I usually stagger the time of initiation of AChE inhibitors and antidepressants so that the source of any treatment-related side effects can be more readily determined. If the patient is already on a stable dose of Aricept, I add the antidepressant at the recommended geriatric starting dose. If the patient is currently untreated with either agent, I usually initiate the antidepressant first and adjust the dose after 4 to 6 weeks if necessary. Once the dose of the antidepressant is stable and there are early signs of remitting depression, I will initiate donepezil.

I generally continue antidepressant therapy in dementia patients for at least 6 months, and reassess the patient at three to six month intervals. Since both SSRIs and AChE inhibitors can be psycho-activating, I am particularly vigilant for signs of newly emergent restlessness, anxiety, insomnia, mania and agitation. In my experience, these are relatively rare complications and usually respond fairly rapidly to reductions in dosage and/or a brief drug holiday.

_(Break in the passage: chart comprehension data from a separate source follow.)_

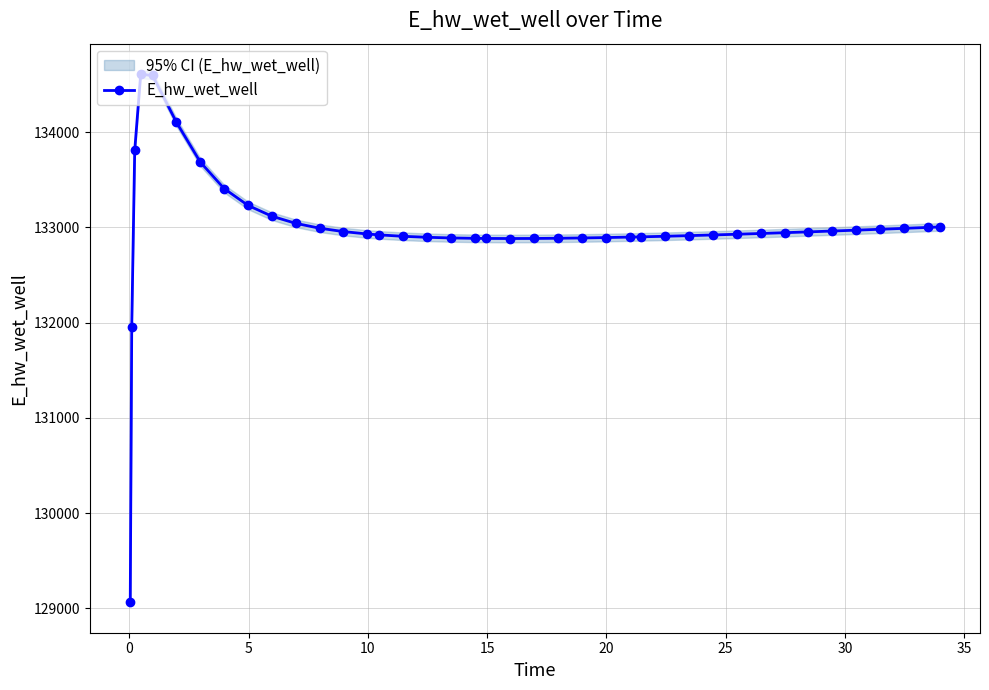

How many values exceed 132935?

20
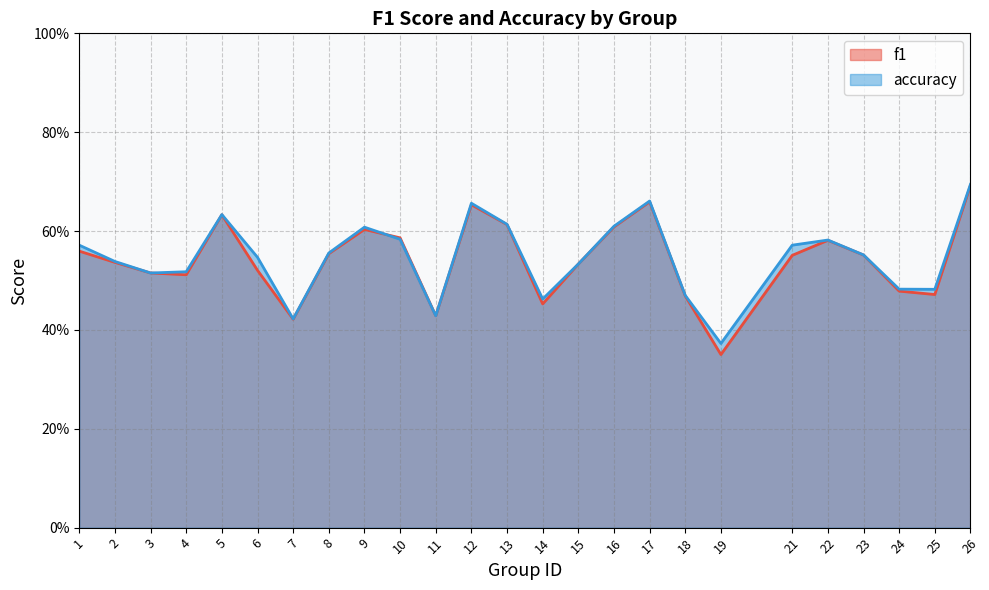

Where is the first local minimum for f1?

4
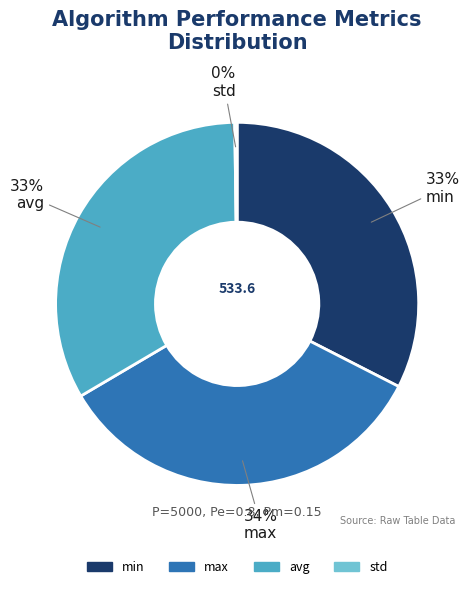

The avg slice represents 33% of the pie. True or false?

True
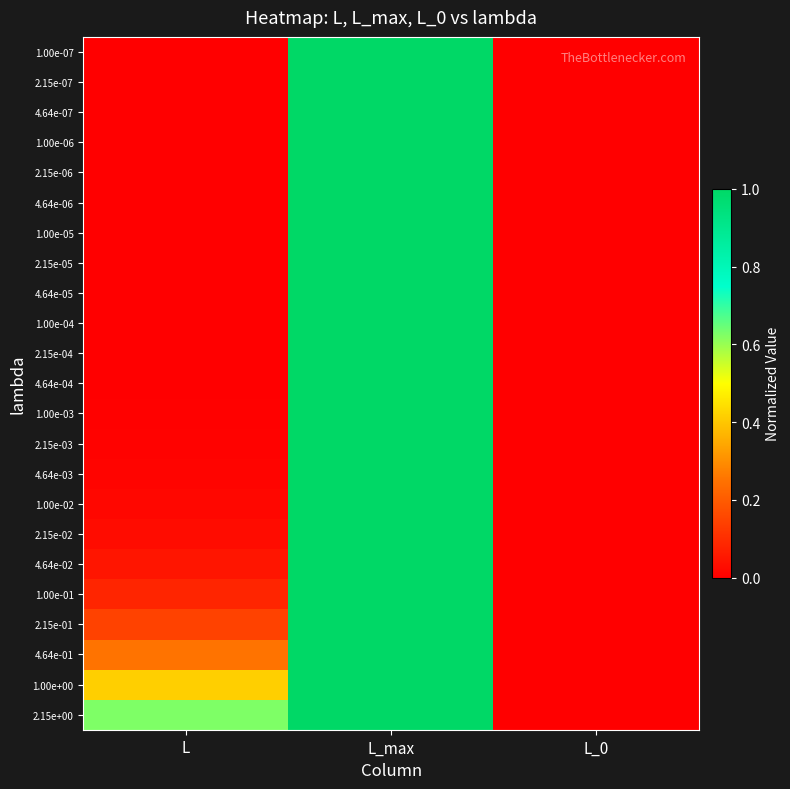

How many categories are shown in the chart?

3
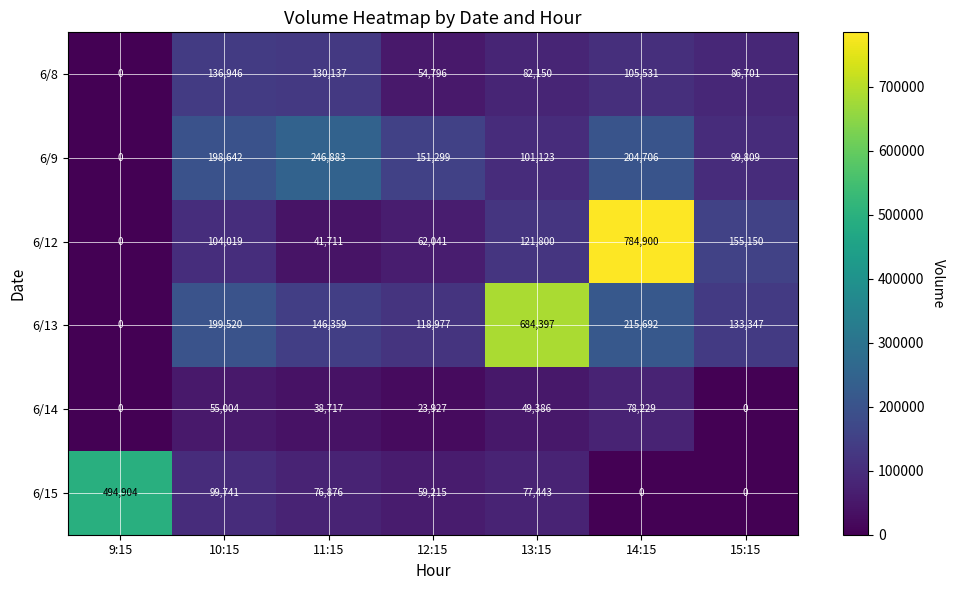

Where does the 6/8 series first go above 86701?

10:15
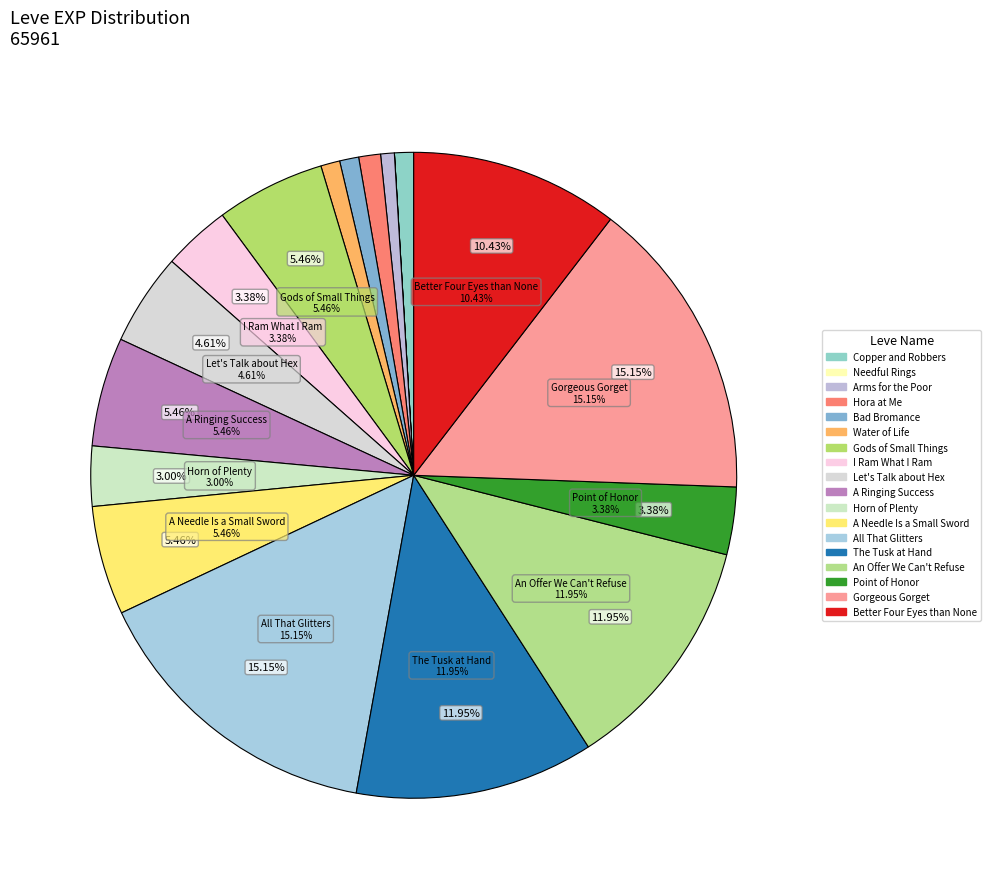

How many segments does this pie chart have?

18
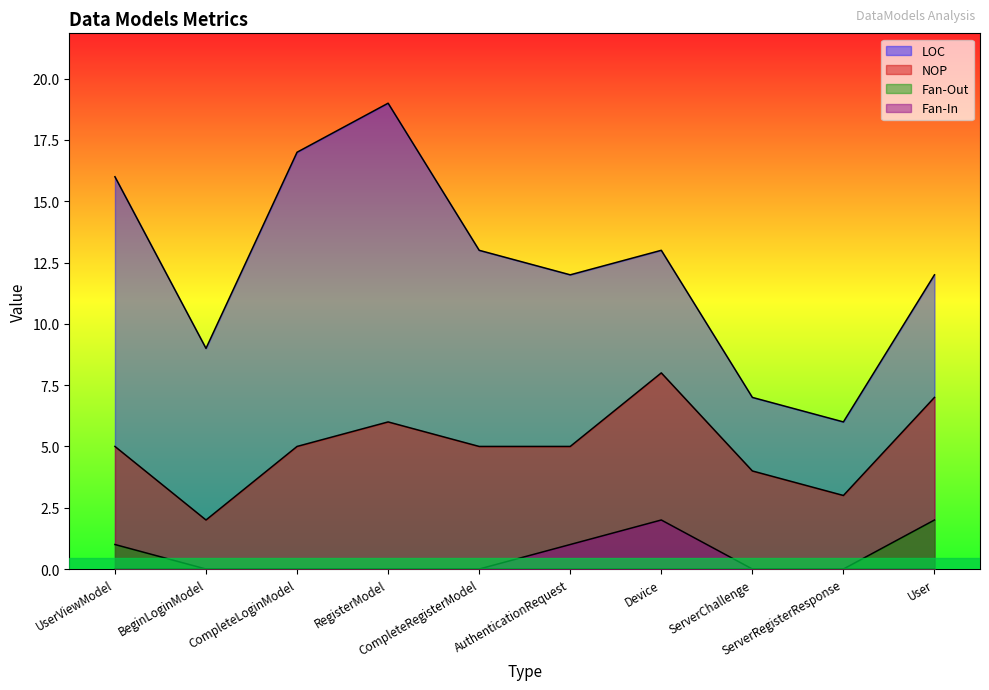

What is the total value across all series at RegisterModel?

25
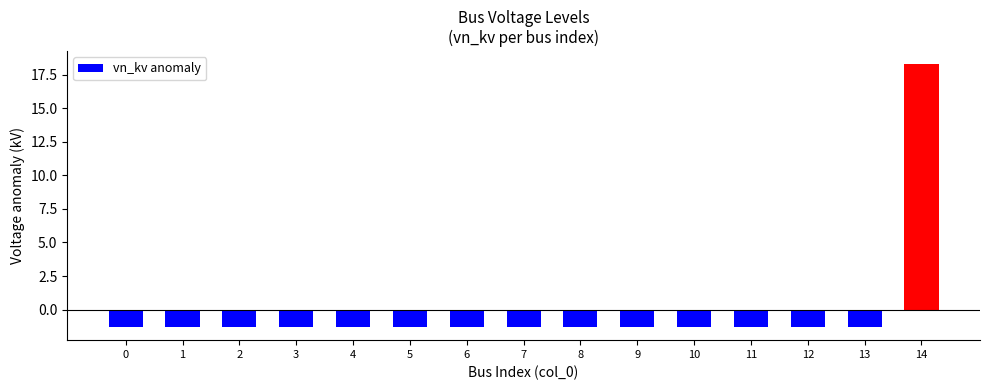

Reading left to right, extract all data points from this chart.

0=-1.3	1=-1.3	2=-1.3	3=-1.3	4=-1.3	5=-1.3	6=-1.3	7=-1.3	8=-1.3	9=-1.3	10=-1.3	11=-1.3	12=-1.3	13=-1.3	14=18.3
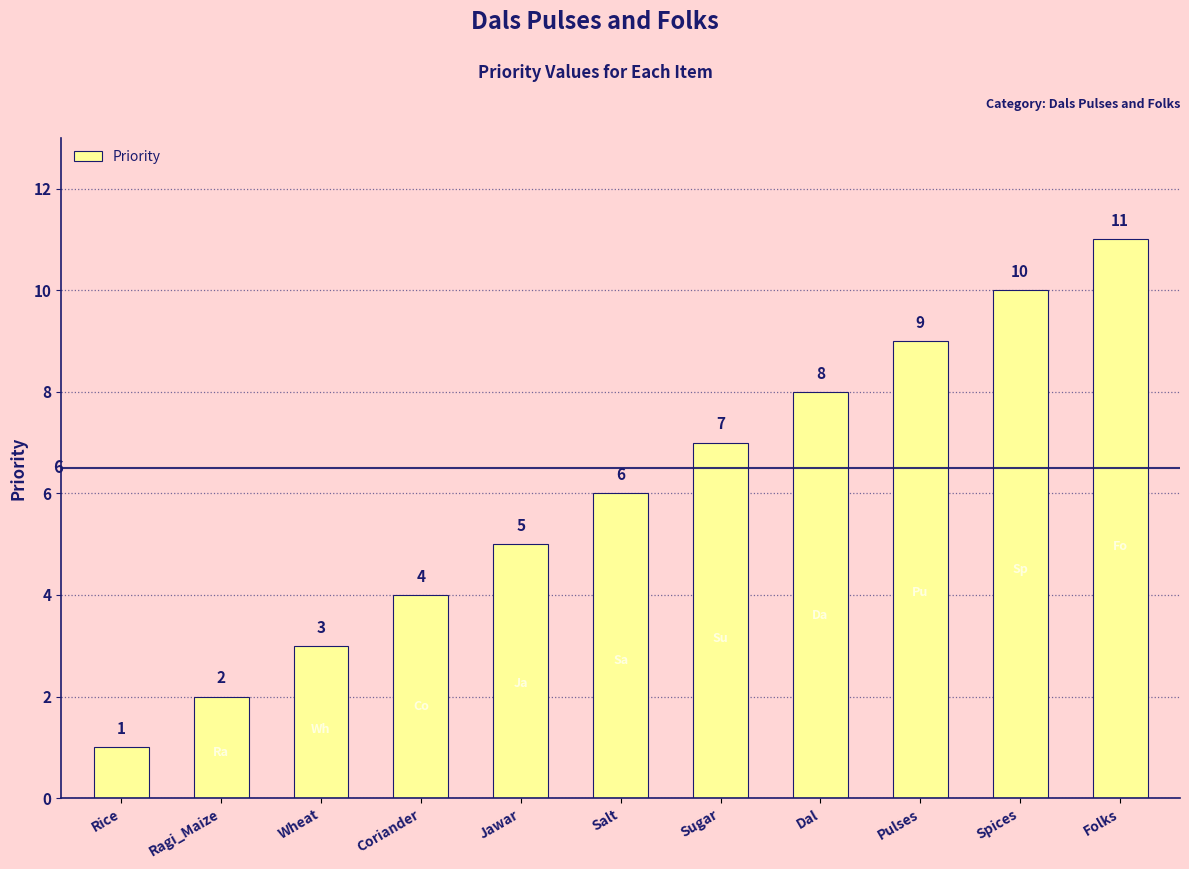

What is the value of the 6th bar from the left?

6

Comment by John P Blass, MD, PhD. Cornell Weill Cornell Medical). (jpblass@mail.med.cornell.edu).

Apart from the clinical rationale for and experience with the use of antidepressants in AD, excellently summarized by Dr. Relkin, there is also neuropharmacological rationale for using Zoloft or other SSRIs in AD patients who act depressed. Perhaps a third of AD patients show damage to serotonergic systems at autopsy. In them, treatment with a serotonergic agonist is quite as rational as treatment with a cholinergic agonist. Whether it is more useful to refer to such patients as suffering from "depression" or from "central cholinergic deficiency" is a matter of choice, since depressive symptoms have been shown to be relatively common in patients with central adrenergic and serotonergic damage.